Sepakat Sistem Pembayaran Digital di Tingkat Asean, Apa Saja Keuntungannya?
Reporter
Riri Rahayu
Editor
Martha Warta Silaban
Rabu, 16 November 2022 15:09 WIB
TEMPO.CO, Jakarta -Bank Indonesia bekerja sama dengan bank sentral Thailand, Singapura, Malaysia, dan Filipina, meluncurkan sistem pembayaran digital terintegrasi. Kerja sama ini diresmikan dalam dalam Konferensi Tingkat Tinggi (KTT) G20 di Bali, Senin, 14 November 2022.
“Apa yang kita saksikan bukan hanya nota penandatangan kesepahaman, tapi sejarah menuju digitalisasi,” ujar Gubernur Bank Indonesia Perry Warjiyo di Grand Hyatt, Nusa Dua, Bali, Senin, 14 November 2022.
Perry menyebut ada tiga hal yang bakal dicapai dalam kebijakan keuangan lima negara ASEAN tersebut. Pertama, transaksi lima negara di ASEAN akan lebih cepat melalui sistem fast payment.
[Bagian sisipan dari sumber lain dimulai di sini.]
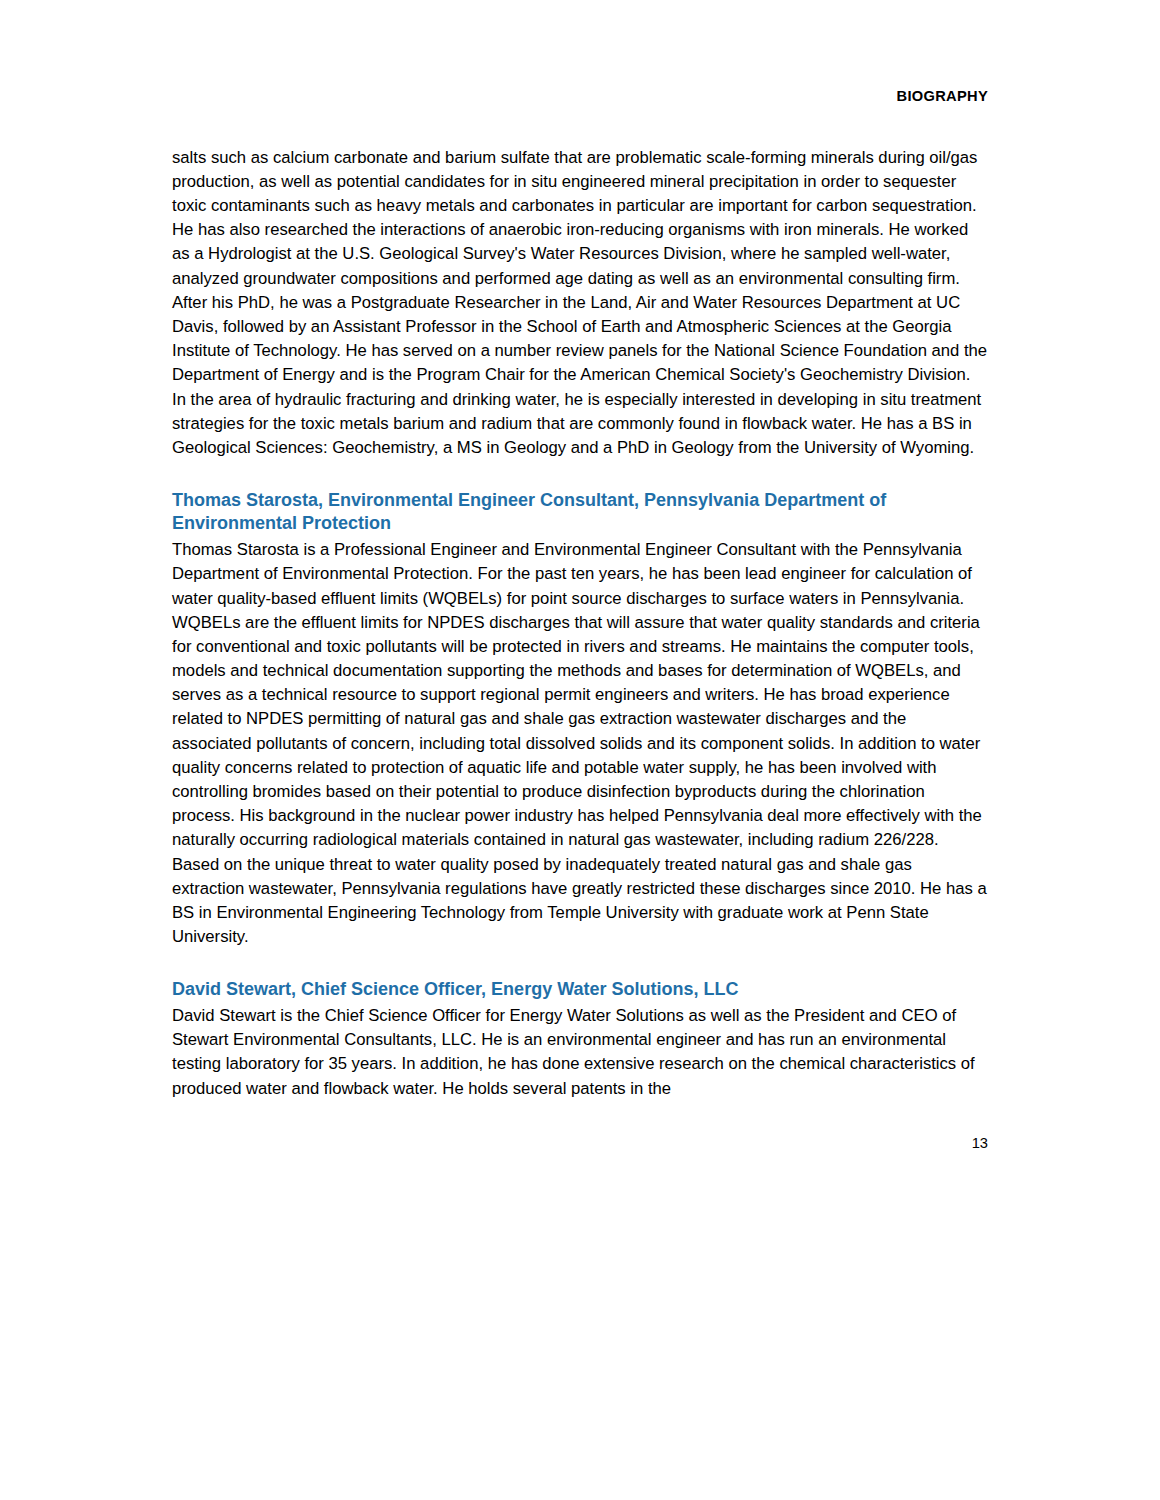BIOGRAPHY
salts such as calcium carbonate and barium sulfate that are problematic scale-forming minerals during oil/gas production, as well as potential candidates for in situ engineered mineral precipitation in order to sequester toxic contaminants such as heavy metals and carbonates in particular are important for carbon sequestration. He has also researched the interactions of anaerobic iron-reducing organisms with iron minerals. He worked as a Hydrologist at the U.S. Geological Survey's Water Resources Division, where he sampled well-water, analyzed groundwater compositions and performed age dating as well as an environmental consulting firm. After his PhD, he was a Postgraduate Researcher in the Land, Air and Water Resources Department at UC Davis, followed by an Assistant Professor in the School of Earth and Atmospheric Sciences at the Georgia Institute of Technology. He has served on a number review panels for the National Science Foundation and the Department of Energy and is the Program Chair for the American Chemical Society's Geochemistry Division. In the area of hydraulic fracturing and drinking water, he is especially interested in developing in situ treatment strategies for the toxic metals barium and radium that are commonly found in flowback water. He has a BS in Geological Sciences: Geochemistry, a MS in Geology and a PhD in Geology from the University of Wyoming.
Thomas Starosta, Environmental Engineer Consultant, Pennsylvania Department of Environmental Protection
Thomas Starosta is a Professional Engineer and Environmental Engineer Consultant with the Pennsylvania Department of Environmental Protection. For the past ten years, he has been lead engineer for calculation of water quality-based effluent limits (WQBELs) for point source discharges to surface waters in Pennsylvania. WQBELs are the effluent limits for NPDES discharges that will assure that water quality standards and criteria for conventional and toxic pollutants will be protected in rivers and streams. He maintains the computer tools, models and technical documentation supporting the methods and bases for determination of WQBELs, and serves as a technical resource to support regional permit engineers and writers. He has broad experience related to NPDES permitting of natural gas and shale gas extraction wastewater discharges and the associated pollutants of concern, including total dissolved solids and its component solids. In addition to water quality concerns related to protection of aquatic life and potable water supply, he has been involved with controlling bromides based on their potential to produce disinfection byproducts during the chlorination process. His background in the nuclear power industry has helped Pennsylvania deal more effectively with the naturally occurring radiological materials contained in natural gas wastewater, including radium 226/228. Based on the unique threat to water quality posed by inadequately treated natural gas and shale gas extraction wastewater, Pennsylvania regulations have greatly restricted these discharges since 2010. He has a BS in Environmental Engineering Technology from Temple University with graduate work at Penn State University.
David Stewart, Chief Science Officer, Energy Water Solutions, LLC
David Stewart is the Chief Science Officer for Energy Water Solutions as well as the President and CEO of Stewart Environmental Consultants, LLC. He is an environmental engineer and has run an environmental testing laboratory for 35 years. In addition, he has done extensive research on the chemical characteristics of produced water and flowback water. He holds several patents in the
13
Sistem pembayaran digital ini akan mengikis waktu transaksi yang semula bisa sampai 2 hingga 5 hari.
“Konversi mata uang lokal antar-negara juga akan lebih ringkas lantaran tidak melalui dolar lebih dulu,” ujar dia.
Kedua, pelaku usaha mikro, kecil, menengah (UMKM) di lima negara ini akan lebih cepat naik kelas karena memiliki akses-akses pasar baru. Melalui integrasi pembayaran, lanjut Perry, masyarakat bisa langsung melakukan pembayaran untuk transaksi produk UMKM antar-negara. Kebijakan ini pun dirasa bakal menguntungkan Indonesia yang memiliki setidaknya 65,5 juta pelaku UMKM.
“Ketiga, konektivitas transaksi digital lima negara bakal mendorong percepatan transformasi digital,” ujar Perry. Transformasi digital merupakan salah satu agenda yang dibahas dalam KTT G20.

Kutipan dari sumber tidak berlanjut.